Investing.com - Das Ausfallrisiko am gewerblichen Immobilienmarkt wächst laut Morgan Stanley (NYSE:MS). So könnten die Bewertungen von Büro- und Einzelhandelsimmobilien um bis zu 40 % einbrechen. Der Grund: Bis Ende 2025 müssen gewerbliche Hypotheken in Höhe von fast 1,5 Billionen Dollar neu verhandelt werden, warnen die Experten.
Erschwerend kommen die jüngsten Bankenpleiten hinzu. Kleine und regionale Banken, die traditionell Kreditlinien für den 20 Billionen Dollar schweren gewerblichen Immobiliensektor bereitgestellt haben, erlitten durch den Kollaps der gescheiterten Kreditinstitute Silicon Valley Bank (OTC:SIVBQ) und Signature Bank (OTC:SBNY) of New York hohe Mittelabflüsse.
"Refinanzierungsrisiken stehen für gewerbliche Immobilieneigentümer nun im Vordergrund", heißt es in einer Notiz der Analysten von der US-Bank Morgan Stanley.
Nach Einschätzung der US-Bank werden sich die Schulden über das Jahr 2025 hinaus weiter auftürmen.
Über die nächsten vier Jahre müssen gewerbliche Immobilienbesitzer ihre fälligen Schulden abbezahlen, die 2027 mit 550 Milliarden Dollar ihren Höhepunkt erreichen dürften.
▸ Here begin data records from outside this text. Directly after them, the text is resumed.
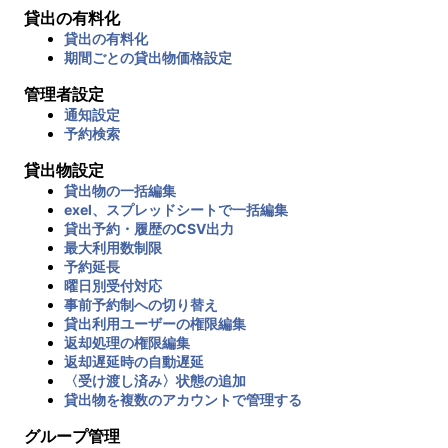
貸出の有料化
貸出の有料化
期間ごとの貸出物価格設定
管理者設定
通知設定
予約検索
貸出物設定
貸出物の一括編集
exel、スプレッドシートで一括編集
貸出予約・履歴のCSV出力
最大利用数制限
予約延長
曜日別受付対応
事前予約制への切り替え
貸出利用ユーザーの権限編集
返却処理の権限編集
返却遅延時の自動遅延
〈受け渡し済み〉状態の追加
貸出物を複数のアカウントで管理する
グループ管理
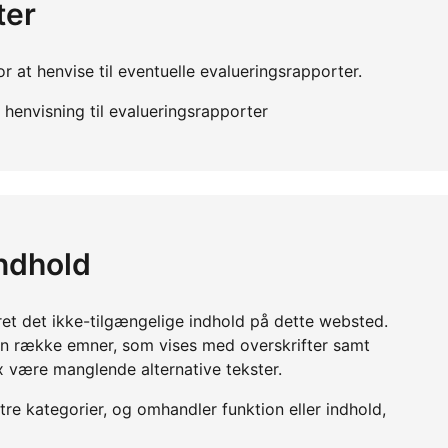
ter
r at henvise til eventuelle evalueringsrapporter.
henvisning til evalueringsrapporter
indhold
ret det ikke-tilgængelige indhold på dette websted.
en række emner, som vises med overskrifter samt
x være manglende alternative tekster.
 tre kategorier, og omhandler funktion eller indhold,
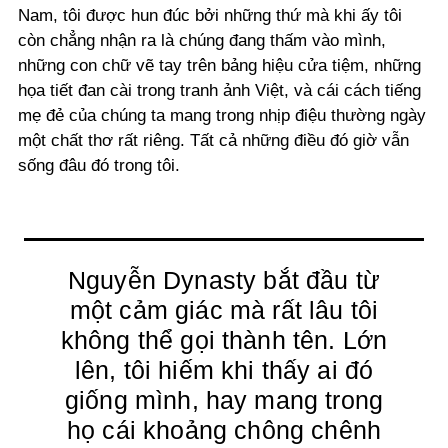
Nam, tôi được hun đúc bởi những thứ mà khi ấy tôi
còn chẳng nhận ra là chúng đang thấm vào mình,
những con chữ vẽ tay trên bảng hiệu cửa tiệm, những
họa tiết đan cài trong tranh ảnh Việt, và cái cách tiếng
mẹ đẻ của chúng ta mang trong nhịp điệu thường ngày
một chất thơ rất riêng. Tất cả những điều đó giờ vẫn
sống đâu đó trong tôi.
Nguyễn Dynasty bắt đầu từ
một cảm giác mà rất lâu tôi
không thể gọi thành tên. Lớn
lên, tôi hiếm khi thấy ai đó
giống mình, hay mang trong
họ cái khoảng chông chênh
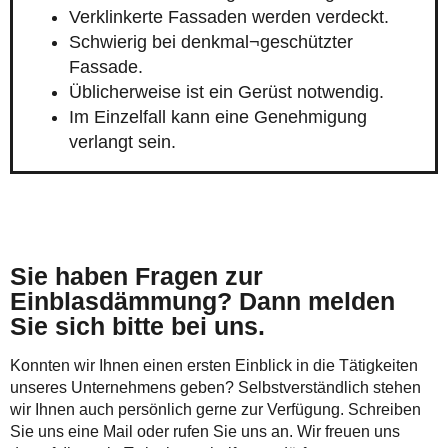
Verklinkerte Fassaden werden verdeckt.
Schwierig bei denkmal¬geschützter
Fassade.
Üblicherweise ist ein Gerüst notwendig.
Im Einzelfall kann eine Genehmigung
verlangt sein.
Sie haben Fragen zur
Einblasdämmung? Dann melden
Sie sich bitte bei uns.
Konnten wir Ihnen einen ersten Einblick in die Tätigkeiten
unseres Unternehmens geben? Selbstverständlich stehen
wir Ihnen auch persönlich gerne zur Verfügung. Schreiben
Sie uns eine Mail oder rufen Sie uns an. Wir freuen uns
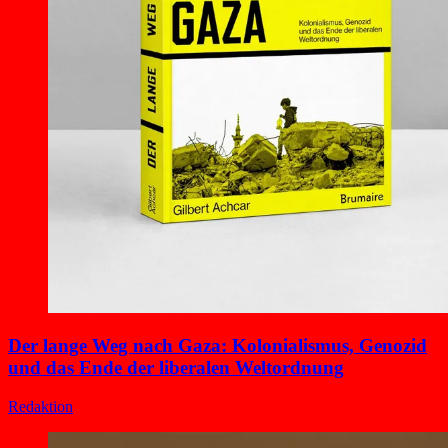
Der lange Weg nach Gaza: Kolonialismus, Genozid
und das Ende der liberalen Weltordnung
Redaktion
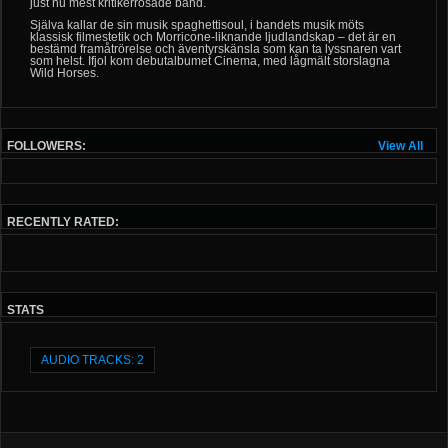
just nu mest kritikerrosade band.
Själva kallar de sin musik spaghettisoul, i bandets musik möts
klassisk filmestetik och Morricone-liknande ljudlandskap – det är en
bestämd framåtrörelse och äventyrskänsla som kan ta lyssnaren vart
som helst. Ifjol kom debutalbumet Cinema, med lågmält storslagna
Wild Horses.
FOLLOWERS:
View All
RECENTLY RATED:
STATS
AUDIO TRACKS: 2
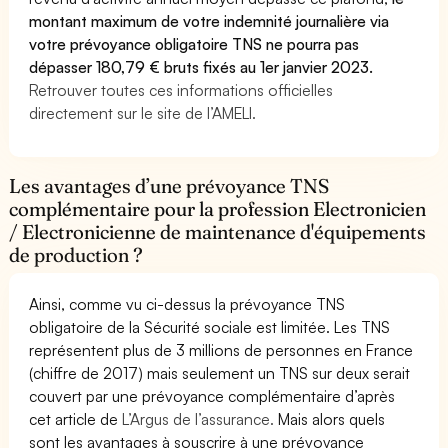
montant maximum de votre indemnité journalière via
votre prévoyance obligatoire TNS ne pourra pas
dépasser 180,79 € bruts fixés au 1er janvier 2023.
Retrouver toutes ces informations officielles
directement sur le site de l’AMELI.
Les avantages d’une prévoyance TNS
complémentaire pour la profession Electronicien
/ Electronicienne de maintenance d'équipements
de production ?
Ainsi, comme vu ci-dessus la prévoyance TNS
obligatoire de la Sécurité sociale est limitée. Les TNS
représentent plus de 3 millions de personnes en France
(chiffre de 2017) mais seulement un TNS sur deux serait
couvert par une prévoyance complémentaire d’après
cet article de
L’Argus de l’assurance.
Mais alors quels
sont les avantages à souscrire à une prévoyance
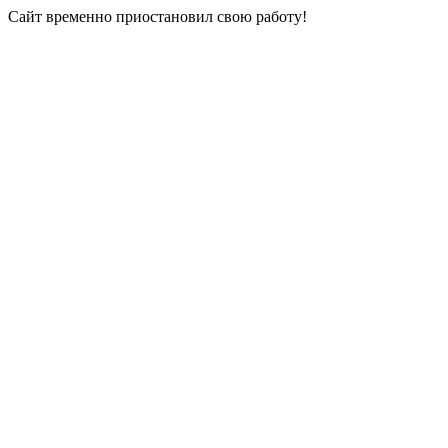
Сайт временно приостановил свою работу!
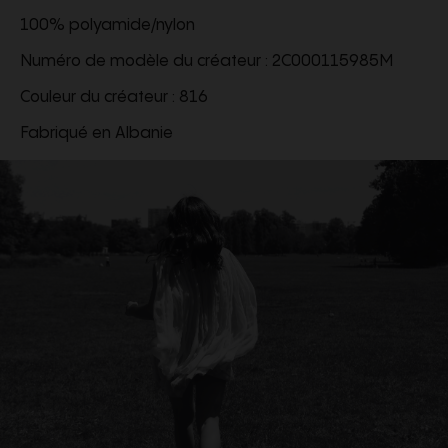
100% polyamide/nylon
Numéro de modèle du créateur : 2C000115985M
Couleur du créateur : 816
Fabriqué en Albanie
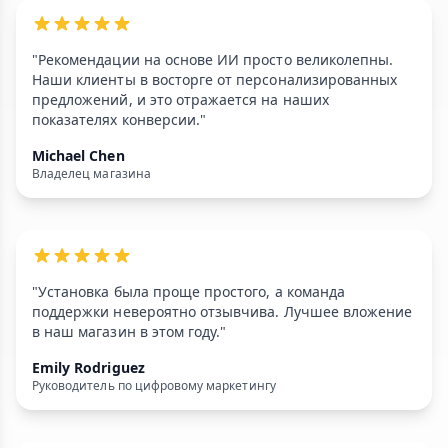
"Рекомендации на основе ИИ просто великолепны.
Наши клиенты в восторге от персонализированных
предложений, и это отражается на наших
показателях конверсии."
Michael Chen
Владелец магазина
"Установка была проще простого, а команда
поддержки невероятно отзывчива. Лучшее вложение
в наш магазин в этом году."
Emily Rodriguez
Руководитель по цифровому маркетингу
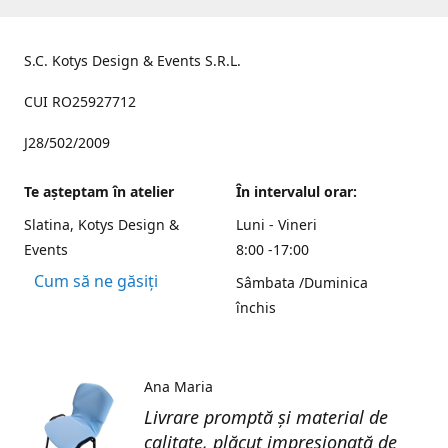
S.C. Kotys Design & Events S.R.L.
CUI RO25927712
J28/502/2009
Te aşteptam în atelier
În intervalul orar:
Slatina, Kotys Design &
Luni - Vineri
Events
8:00 -17:00
Cum să ne găsiți
Sâmbata /Duminica
închis
Ana Maria
Livrare promptă și material de
calitate, plăcut impresionată de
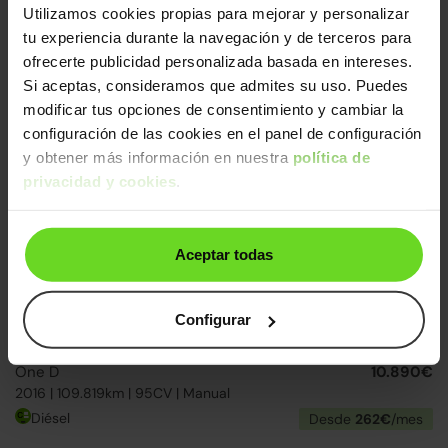
Utilizamos cookies propias para mejorar y personalizar
MINI Countryman
15.990€
tu experiencia durante la navegación y de terceros para
ONE D
11.890€
ofrecerte publicidad personalizada basada en intereses.
2016 | 99.695km | 90CV | Manual
Si aceptas, consideramos que admites su uso. Puedes
Diésel
Desde
283€
/mes
modificar tus opciones de consentimiento y cambiar la
configuración de las cookies en el panel de configuración
2 días
y obtener más información en nuestra
política de
privacidad y cookies
.
Aceptar todas
Configurar
MINI Mini
13.490€
One D
10.890€
2016 | 109.819km | 95CV | Manual
Diésel
Desde
262€
/mes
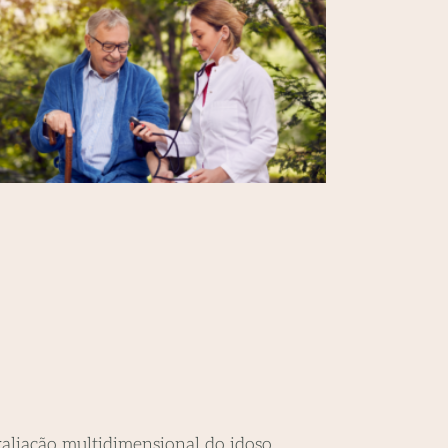
aliação multidimensional do idoso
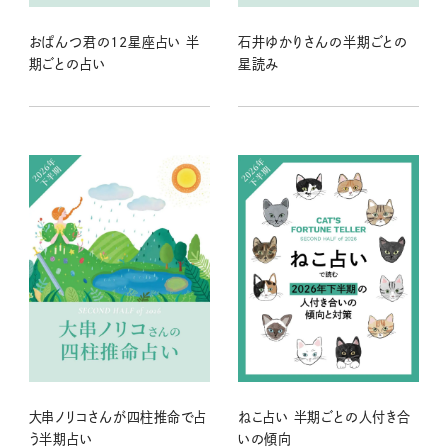
おぱんつ君の12星座占い 半
石井ゆかりさんの半期ごとの
期ごとの占い
星読み
大串ノリコさんが四柱推命で占
ねこ占い 半期ごとの人付き合
う半期占い
いの傾向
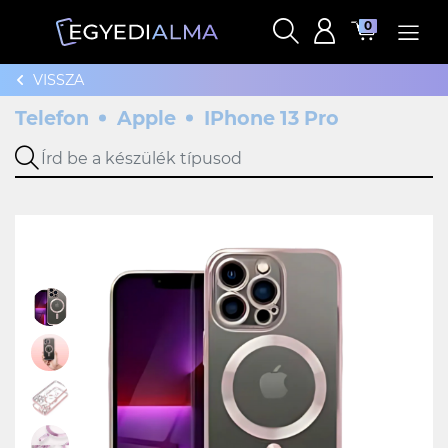
0
VISSZA
Telefon
Apple
IPhone 13 Pro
Neben der Kreditvergabe an gewerbliche Immobiliengesellschaften treten die Banken auch als Käufer hypothekarisch gesicherter Wertpapiere (Commercial Mortgage Backed Securities) auf. Hierbei handelt es sich um Anleihen, die durch Immobilienkredite unterlegt sind und vom Staat abgesichert werden.
Die Experten von Morgan Stanley schätzen, dass bis zu 70 % der gewerblichen Immobilienkredite, die in den nächsten fünf Jahren fällig werden, im Besitz der Banken sind.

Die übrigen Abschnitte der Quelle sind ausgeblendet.